>>>>

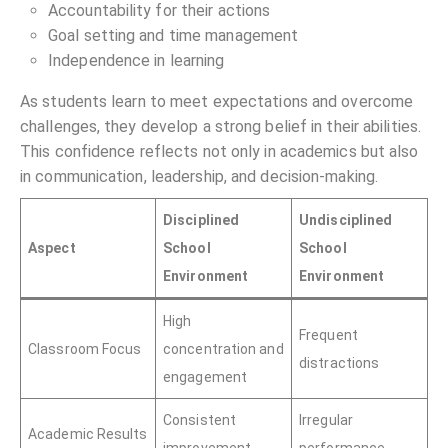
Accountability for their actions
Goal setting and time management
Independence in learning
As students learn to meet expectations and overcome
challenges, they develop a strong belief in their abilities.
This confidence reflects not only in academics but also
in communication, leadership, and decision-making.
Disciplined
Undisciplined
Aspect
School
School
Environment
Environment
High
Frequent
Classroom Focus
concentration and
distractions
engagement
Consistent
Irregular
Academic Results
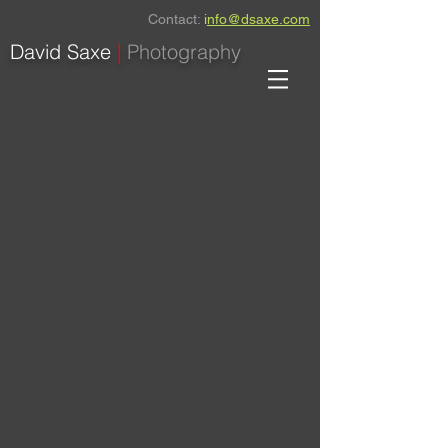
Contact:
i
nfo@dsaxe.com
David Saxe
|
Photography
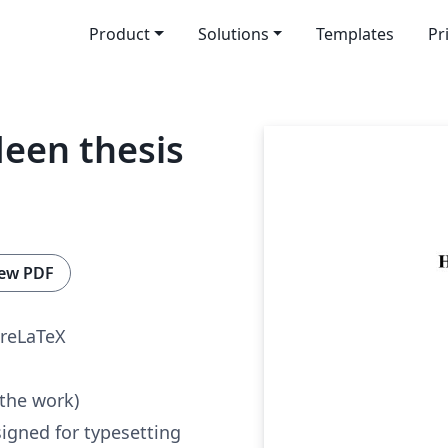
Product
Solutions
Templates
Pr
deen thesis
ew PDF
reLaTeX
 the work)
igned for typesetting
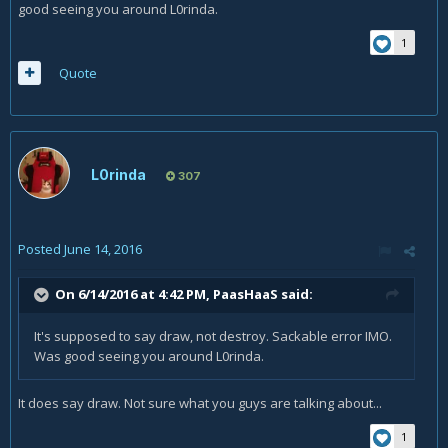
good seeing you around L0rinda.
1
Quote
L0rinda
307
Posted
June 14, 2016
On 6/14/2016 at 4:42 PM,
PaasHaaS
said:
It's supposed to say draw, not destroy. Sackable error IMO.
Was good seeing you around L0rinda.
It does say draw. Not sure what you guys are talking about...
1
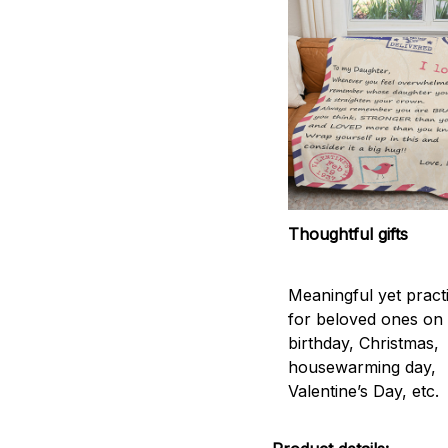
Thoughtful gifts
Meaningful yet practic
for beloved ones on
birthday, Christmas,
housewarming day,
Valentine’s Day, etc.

<<<<
>>>>

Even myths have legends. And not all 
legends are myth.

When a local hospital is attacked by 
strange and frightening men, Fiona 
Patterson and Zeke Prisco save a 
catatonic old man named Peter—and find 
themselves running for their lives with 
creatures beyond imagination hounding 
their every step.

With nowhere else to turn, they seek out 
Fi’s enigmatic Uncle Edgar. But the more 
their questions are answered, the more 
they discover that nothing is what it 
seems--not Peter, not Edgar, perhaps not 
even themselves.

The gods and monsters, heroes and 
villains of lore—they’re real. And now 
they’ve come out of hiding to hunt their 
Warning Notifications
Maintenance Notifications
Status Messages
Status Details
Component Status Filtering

<<<<

* _What you should do_
Format the lines of the items above, from the one containing "Thoughtful gifts" through the one containing "Valentine’s Day, etc.", as a numbered list, leaving out any blank lines.

* _Result for this exercise_
1. Thoughtful gifts
2. Meaningful yet practic
3. for beloved ones on
4. birthday, Christmas,
5. housewarming day,
6. Valentine’s Day, etc.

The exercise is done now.